─── INPUT ───

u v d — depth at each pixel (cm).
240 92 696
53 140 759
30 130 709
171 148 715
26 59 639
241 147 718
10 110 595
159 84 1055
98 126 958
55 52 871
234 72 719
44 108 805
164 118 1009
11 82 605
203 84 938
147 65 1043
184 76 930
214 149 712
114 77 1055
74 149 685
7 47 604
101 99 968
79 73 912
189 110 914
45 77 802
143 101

───

Set down each record above without changing a single word.

u v d — depth at each pixel (cm).
240 92 696
53 140 759
30 130 709
171 148 715
26 59 639
241 147 718
10 110 595
159 84 1055
98 126 958
55 52 871
234 72 719
44 108 805
164 118 1009
11 82 605
203 84 938
147 65 1043
184 76 930
214 149 712
114 77 1055
74 149 685
7 47 604
101 99 968
79 73 912
189 110 914
45 77 802
143 101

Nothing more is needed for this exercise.